[PAGE EXTRACT]
==================================================
Here is how I read it: nothing a student learns in high school will have any effect on what will be learned in college. The students are just going to start over again with the basics in 101 courses anyway. So, teach whatever you want in high school, to include unscientific, religious materials in science classes because it will foster critical thinking skills, hopefully.
Dr. Thomson, please tell me that is not what you intended. I understand your frustration with a possible lack of critical thinking skills in some new college students. But the solution isn’t to throw a bunch of unscientific garbage into the curriculum and let students debate it. I’m willing to bet I can find several college professors who will say that what students learn in high school does effect learning in college. I’ve been told by professors that they had to spend precious time un-teaching misconceptions and incorrect information. And there is a very real problem with students being forced to take remedial courses before they can even tackle the 101 material. Allowing intelligent design and bogus “critical analysis” will only compound these problems.
Also quoted in the story is Jeff Youngman, curriculum supervisor for Hernando County School District. His comments suggest that creationism isn’t part of the curriculum and shouldn’t be. Sometimes students might bring the topic up: “But science classes aren’t discussions on people’s opinions on things. It’s more a presentation of what theory is and what we know.” Youngman’s quotes don’t fit into the story’s headline or its lead paragraph that states: “Local education experts say a proposed bill that would require science teachers to critique evolution — and include some religious aspects — would do little to harm students’ learning of the topic or affect their performance in higher education.” Dr. Thomson is saying that, but Youngman clearly isn’t. Perhaps the reporter, Jeff Schmucker, didn’t quite understand the topic he was writing about; but even with that possibility in mind, his two sources are clearly not in agreement as his introduction would have readers believe.
==================================================
[EXTRACTED ENTRIES]
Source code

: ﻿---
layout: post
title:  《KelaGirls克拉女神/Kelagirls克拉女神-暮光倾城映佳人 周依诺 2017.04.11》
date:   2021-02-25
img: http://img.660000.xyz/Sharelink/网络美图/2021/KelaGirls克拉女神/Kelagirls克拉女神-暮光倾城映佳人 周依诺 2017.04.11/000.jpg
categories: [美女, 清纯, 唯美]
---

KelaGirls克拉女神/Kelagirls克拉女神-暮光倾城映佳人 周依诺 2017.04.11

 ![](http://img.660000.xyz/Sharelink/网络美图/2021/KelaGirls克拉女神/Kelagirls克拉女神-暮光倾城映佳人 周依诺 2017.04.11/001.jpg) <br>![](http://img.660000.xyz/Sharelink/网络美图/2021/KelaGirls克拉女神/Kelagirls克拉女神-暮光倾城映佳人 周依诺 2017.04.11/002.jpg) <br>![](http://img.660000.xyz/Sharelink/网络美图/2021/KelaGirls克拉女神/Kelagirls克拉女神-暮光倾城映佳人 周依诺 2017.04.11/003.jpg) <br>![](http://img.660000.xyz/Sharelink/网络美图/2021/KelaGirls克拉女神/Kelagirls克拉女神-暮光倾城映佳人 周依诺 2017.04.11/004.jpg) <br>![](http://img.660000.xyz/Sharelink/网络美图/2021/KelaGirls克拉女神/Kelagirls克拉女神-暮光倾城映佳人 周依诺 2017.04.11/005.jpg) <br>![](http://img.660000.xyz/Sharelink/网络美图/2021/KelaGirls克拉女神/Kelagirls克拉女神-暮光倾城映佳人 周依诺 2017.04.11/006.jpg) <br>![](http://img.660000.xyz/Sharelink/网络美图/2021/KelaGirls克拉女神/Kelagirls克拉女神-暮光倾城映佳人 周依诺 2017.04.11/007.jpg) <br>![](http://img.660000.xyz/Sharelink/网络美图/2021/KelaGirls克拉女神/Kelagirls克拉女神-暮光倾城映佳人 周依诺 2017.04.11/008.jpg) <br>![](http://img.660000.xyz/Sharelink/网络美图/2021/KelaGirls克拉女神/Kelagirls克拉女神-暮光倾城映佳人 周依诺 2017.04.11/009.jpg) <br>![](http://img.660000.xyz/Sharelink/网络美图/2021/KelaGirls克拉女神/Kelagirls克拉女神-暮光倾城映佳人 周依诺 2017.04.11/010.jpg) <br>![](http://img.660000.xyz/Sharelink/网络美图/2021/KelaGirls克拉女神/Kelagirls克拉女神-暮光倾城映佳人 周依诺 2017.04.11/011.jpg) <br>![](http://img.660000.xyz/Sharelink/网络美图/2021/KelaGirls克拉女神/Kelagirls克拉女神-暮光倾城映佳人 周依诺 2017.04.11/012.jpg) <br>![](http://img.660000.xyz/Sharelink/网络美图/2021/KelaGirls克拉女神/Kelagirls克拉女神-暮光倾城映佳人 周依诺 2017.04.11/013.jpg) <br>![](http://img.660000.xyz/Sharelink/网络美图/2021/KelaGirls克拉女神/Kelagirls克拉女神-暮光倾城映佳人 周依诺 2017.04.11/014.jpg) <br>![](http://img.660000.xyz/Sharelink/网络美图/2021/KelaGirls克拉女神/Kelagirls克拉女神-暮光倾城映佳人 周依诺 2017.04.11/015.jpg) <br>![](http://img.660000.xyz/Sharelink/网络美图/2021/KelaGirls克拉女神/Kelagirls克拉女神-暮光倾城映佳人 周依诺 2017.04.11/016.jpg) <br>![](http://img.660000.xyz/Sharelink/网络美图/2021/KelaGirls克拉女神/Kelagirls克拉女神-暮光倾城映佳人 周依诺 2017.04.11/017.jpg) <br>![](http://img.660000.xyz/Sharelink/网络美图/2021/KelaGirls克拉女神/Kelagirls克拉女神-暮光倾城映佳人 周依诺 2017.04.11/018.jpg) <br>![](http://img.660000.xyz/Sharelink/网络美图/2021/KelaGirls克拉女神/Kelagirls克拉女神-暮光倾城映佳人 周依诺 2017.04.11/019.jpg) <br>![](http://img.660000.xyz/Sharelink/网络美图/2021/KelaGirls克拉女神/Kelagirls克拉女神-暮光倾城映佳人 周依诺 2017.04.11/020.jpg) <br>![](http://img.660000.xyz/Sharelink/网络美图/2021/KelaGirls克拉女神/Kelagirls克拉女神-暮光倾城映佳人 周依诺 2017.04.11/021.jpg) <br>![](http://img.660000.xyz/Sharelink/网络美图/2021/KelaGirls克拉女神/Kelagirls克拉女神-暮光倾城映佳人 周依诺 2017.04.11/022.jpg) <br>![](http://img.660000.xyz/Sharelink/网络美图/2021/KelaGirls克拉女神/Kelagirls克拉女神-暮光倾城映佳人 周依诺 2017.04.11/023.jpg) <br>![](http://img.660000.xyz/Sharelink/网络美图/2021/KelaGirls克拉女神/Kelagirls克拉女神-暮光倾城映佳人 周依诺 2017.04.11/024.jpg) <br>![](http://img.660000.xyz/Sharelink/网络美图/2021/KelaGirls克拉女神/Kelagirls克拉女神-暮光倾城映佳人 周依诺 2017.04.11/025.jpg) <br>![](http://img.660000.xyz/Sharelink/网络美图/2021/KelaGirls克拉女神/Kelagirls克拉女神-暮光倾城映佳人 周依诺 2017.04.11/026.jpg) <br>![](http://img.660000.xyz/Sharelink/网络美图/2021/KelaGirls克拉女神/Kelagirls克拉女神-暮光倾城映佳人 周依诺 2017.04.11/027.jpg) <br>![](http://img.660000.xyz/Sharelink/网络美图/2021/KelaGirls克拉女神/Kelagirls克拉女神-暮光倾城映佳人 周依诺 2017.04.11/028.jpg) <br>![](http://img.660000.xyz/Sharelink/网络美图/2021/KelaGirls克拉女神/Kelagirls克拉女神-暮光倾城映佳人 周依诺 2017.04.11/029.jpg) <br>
==================================================
[PROMPT] Return everything in the passage about the evolution bill from "Here is how" down to "thinking skills, hopefully.", copied word for word.

[RESULT OF THIS TASK]
Here is how I read it: nothing a student learns in high school will have any effect on what will be learned in college. The students are just going to start over again with the basics in 101 courses anyway. So, teach whatever you want in high school, to include unscientific, religious materials in science classes because it will foster critical thinking skills, hopefully.